I sense the presence of someone behind me and turn around to see who's there. No one. But then I feel it again. I look, but no one is there. Everyone else has lined up to board the small aircraft. I finish the call, take my husband's hand, and we follow the others across the tarmac and into the plane. We find our seats, the plane takes off, and my husband leans back and closes his eyes. But I just sit there, hearing the transplant coordinator's voice replaying in my mind, over and over: “I have good news! We found a match for Maggie! It's you!”
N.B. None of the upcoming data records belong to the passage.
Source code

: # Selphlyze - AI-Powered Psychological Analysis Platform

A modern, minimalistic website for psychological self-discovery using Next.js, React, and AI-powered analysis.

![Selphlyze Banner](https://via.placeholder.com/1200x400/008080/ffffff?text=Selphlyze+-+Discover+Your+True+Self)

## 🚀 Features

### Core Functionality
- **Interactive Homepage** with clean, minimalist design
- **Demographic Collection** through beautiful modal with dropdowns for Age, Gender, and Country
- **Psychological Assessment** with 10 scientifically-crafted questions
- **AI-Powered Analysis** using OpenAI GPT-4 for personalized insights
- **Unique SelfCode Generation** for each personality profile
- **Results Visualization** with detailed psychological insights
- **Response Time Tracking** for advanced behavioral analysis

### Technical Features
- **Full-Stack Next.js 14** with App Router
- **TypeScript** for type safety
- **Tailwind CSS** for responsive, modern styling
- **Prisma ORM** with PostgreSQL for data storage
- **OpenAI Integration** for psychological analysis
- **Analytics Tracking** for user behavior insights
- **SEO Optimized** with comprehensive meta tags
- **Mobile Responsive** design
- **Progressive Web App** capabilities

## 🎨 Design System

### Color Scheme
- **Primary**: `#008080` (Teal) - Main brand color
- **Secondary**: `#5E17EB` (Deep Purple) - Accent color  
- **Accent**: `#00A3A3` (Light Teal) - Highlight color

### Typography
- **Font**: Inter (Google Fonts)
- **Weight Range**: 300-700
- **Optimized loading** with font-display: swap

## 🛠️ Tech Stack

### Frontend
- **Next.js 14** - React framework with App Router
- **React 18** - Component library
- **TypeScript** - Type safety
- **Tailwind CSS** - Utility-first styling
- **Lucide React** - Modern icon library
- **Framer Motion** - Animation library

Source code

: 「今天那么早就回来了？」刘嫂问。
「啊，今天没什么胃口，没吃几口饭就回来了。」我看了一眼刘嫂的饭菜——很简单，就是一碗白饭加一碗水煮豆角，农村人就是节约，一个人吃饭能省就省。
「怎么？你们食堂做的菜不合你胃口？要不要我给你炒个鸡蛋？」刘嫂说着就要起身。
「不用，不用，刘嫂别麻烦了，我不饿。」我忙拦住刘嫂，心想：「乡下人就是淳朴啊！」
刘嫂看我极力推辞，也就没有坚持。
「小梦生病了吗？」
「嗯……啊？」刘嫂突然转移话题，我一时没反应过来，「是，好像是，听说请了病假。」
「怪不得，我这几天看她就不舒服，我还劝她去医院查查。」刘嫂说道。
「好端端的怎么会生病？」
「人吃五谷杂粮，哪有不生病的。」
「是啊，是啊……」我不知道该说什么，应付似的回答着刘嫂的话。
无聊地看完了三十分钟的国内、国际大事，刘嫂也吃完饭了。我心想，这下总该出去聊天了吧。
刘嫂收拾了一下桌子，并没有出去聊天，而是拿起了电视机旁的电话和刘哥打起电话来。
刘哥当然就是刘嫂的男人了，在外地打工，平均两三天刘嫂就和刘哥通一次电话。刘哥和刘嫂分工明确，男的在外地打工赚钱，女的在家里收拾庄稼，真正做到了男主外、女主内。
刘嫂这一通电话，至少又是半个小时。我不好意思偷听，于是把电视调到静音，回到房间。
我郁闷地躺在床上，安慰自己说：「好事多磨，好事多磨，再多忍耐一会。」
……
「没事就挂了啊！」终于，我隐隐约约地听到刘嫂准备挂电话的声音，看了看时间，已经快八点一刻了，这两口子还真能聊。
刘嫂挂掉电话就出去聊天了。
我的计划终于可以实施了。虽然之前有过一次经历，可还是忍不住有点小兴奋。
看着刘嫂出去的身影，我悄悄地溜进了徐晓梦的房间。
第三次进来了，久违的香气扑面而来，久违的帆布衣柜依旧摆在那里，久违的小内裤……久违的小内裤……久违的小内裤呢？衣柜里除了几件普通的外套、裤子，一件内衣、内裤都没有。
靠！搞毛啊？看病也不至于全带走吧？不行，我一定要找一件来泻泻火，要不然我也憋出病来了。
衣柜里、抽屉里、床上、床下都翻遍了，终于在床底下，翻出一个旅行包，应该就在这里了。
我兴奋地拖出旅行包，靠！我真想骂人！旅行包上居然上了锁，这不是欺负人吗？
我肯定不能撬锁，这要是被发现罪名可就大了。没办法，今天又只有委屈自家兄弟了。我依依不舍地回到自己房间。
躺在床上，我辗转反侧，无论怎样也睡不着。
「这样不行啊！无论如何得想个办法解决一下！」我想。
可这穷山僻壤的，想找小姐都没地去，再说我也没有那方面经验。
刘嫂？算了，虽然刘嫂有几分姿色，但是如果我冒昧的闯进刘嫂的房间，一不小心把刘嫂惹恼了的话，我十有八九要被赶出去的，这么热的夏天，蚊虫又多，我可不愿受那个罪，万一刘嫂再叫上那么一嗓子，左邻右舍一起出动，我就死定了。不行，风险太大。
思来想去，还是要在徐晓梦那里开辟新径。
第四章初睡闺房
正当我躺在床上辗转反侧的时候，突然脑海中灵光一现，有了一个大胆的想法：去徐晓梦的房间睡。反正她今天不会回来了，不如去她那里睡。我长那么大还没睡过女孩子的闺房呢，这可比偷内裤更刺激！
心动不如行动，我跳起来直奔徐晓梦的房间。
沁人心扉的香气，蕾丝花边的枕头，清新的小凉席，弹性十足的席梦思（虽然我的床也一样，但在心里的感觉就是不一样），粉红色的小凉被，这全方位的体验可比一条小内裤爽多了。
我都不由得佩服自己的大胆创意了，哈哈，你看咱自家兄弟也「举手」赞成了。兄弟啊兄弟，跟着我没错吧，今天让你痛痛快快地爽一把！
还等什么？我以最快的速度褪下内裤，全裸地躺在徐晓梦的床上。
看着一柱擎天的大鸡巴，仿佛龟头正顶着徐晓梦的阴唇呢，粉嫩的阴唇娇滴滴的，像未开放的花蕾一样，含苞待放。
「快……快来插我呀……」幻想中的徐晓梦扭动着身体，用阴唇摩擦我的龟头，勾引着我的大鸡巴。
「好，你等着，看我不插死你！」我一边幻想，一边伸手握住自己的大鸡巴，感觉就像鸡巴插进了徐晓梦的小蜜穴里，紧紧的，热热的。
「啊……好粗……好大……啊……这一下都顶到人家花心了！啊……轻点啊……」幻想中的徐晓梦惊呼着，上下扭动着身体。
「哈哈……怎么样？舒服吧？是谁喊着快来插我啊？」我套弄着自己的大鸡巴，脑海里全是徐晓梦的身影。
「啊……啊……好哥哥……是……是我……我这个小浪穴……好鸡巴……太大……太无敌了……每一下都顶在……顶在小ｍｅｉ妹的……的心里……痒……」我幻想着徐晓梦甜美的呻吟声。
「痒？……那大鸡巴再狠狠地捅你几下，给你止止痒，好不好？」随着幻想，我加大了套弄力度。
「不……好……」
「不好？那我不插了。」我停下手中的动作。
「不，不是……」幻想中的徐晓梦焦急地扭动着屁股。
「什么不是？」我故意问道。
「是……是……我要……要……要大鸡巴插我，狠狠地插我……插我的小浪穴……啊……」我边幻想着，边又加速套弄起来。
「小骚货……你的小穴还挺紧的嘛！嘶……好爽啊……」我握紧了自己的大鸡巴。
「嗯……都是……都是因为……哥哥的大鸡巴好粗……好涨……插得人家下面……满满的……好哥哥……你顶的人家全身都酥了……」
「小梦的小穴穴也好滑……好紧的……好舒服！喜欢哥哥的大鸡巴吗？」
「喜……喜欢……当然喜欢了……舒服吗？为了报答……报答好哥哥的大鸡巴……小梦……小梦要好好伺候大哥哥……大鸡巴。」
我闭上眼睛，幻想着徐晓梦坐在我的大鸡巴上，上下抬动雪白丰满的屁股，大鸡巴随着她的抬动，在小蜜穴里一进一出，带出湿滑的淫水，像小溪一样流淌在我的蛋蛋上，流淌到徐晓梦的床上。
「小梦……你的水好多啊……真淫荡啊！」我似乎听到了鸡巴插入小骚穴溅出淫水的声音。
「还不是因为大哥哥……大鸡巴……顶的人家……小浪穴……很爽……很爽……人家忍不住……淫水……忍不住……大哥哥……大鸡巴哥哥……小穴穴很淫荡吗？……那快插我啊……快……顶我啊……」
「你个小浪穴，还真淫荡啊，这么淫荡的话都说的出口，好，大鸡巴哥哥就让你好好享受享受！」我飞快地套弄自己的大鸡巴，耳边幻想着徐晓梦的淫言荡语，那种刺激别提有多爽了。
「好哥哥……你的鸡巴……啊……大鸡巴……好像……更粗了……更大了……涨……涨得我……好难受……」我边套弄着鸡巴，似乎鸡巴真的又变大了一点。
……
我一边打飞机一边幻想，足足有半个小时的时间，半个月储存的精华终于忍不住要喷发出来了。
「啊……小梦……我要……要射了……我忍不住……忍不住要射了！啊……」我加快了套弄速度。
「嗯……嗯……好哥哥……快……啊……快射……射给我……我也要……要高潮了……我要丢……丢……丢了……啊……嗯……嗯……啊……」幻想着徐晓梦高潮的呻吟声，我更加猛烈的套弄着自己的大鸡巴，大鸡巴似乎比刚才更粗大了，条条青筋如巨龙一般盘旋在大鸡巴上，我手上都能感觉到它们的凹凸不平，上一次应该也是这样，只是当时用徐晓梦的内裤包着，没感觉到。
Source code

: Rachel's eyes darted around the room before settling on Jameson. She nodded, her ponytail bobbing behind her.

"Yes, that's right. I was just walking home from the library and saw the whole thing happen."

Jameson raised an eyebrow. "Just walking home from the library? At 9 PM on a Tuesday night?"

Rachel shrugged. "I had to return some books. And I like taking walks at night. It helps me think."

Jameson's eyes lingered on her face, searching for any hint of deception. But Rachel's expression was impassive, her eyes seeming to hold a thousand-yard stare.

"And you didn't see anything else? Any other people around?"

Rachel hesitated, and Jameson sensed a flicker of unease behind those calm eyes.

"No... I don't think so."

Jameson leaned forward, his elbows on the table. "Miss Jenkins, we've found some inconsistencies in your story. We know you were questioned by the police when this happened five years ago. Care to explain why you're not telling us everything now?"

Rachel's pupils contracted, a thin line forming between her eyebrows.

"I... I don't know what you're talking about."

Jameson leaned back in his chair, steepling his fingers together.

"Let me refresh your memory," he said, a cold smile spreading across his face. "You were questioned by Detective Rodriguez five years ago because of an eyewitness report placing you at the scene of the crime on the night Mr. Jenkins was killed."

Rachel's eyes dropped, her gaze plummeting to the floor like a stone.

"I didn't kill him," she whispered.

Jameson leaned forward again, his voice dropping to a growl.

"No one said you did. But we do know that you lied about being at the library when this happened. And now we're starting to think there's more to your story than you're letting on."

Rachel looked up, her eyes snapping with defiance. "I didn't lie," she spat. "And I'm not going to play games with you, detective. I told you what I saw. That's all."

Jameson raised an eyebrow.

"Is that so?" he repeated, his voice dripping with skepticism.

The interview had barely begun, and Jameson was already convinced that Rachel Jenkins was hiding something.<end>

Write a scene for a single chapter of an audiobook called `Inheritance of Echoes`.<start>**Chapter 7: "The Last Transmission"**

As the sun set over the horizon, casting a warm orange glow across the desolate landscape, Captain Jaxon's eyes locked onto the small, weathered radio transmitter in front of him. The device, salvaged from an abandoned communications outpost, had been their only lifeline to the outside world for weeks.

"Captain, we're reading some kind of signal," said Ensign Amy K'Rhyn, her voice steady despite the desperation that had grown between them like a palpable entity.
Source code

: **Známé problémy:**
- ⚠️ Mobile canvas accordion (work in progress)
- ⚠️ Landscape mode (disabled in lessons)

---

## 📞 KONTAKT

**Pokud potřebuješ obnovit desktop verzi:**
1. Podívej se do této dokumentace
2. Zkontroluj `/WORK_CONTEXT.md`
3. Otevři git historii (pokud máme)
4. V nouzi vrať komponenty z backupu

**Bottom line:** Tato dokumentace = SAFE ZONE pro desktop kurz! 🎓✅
“Wow,” I whisper to myself. “Wow.” That's the most I can come up with.

And then I feel it again—as if someone is behind me, trying to get my attention. I turn and look over the top of the headrest. The seats behind us are empty. So I turn back, lean against my husband, and close my eyes too. And that's when I see them—my parents. As clear as if they were on the plane with us, I see my mother and father. They smile at me and nod their heads in some sort of silent agreement. They were never ones to dole out praise or thanks, and they don't do that now. They do something better—they dare me to hope.

I keep my eyes shut and remain as still as I can. I don't want my parents to go away. I want them to tell me something, to explain their sudden presence, to explain the bone marrow match. I wait. They remain with me. And then I imagine words floating out of their spirit mouths.

“We loved you girls into being,” they say.

“Our love gave Maggie her life the first time,” my father says.

“Your love can give her a second life,” my mother says.

And then I understand. I may not know for sure about fate or karma or miracles, but I'm sure about love. My eyes fill with tears.

“Wow,” I whisper to my father and mother.

“Wow,” they whisper back.

field notes
•
march 1

my 3 sisters were tested for the possibility of being a match for a donor stem cell transplant. the possibility of this happening was low—25%. each sister had to scrape her inner mouth cheek with a tongue blade, and send that sample off to a lab. a sibling donor's cells have a better
chance of engrafting and being accepted into one's bloodstream and marrow than a non-family member's. the nurse at dartmouth called me today with the news that liz and i match 10/10. a perfect match. i felt my spirits notch up on the hope scale. but i'm suspicious of hope. it has fooled me before, and i don't even know what i'm hoping for anyway. a year? 2 years? a cure? i'm afraid to read the statistics; afraid not to. afraid to hope; afraid not to. liz called me from vacation. i told her i was afraid to hope. so she told me a greek myth about the spirit of hope. everytime i talk to her she quotes walt whitman or talks about a greek god. i think she's turning into our mother. or maybe i just need a mother now.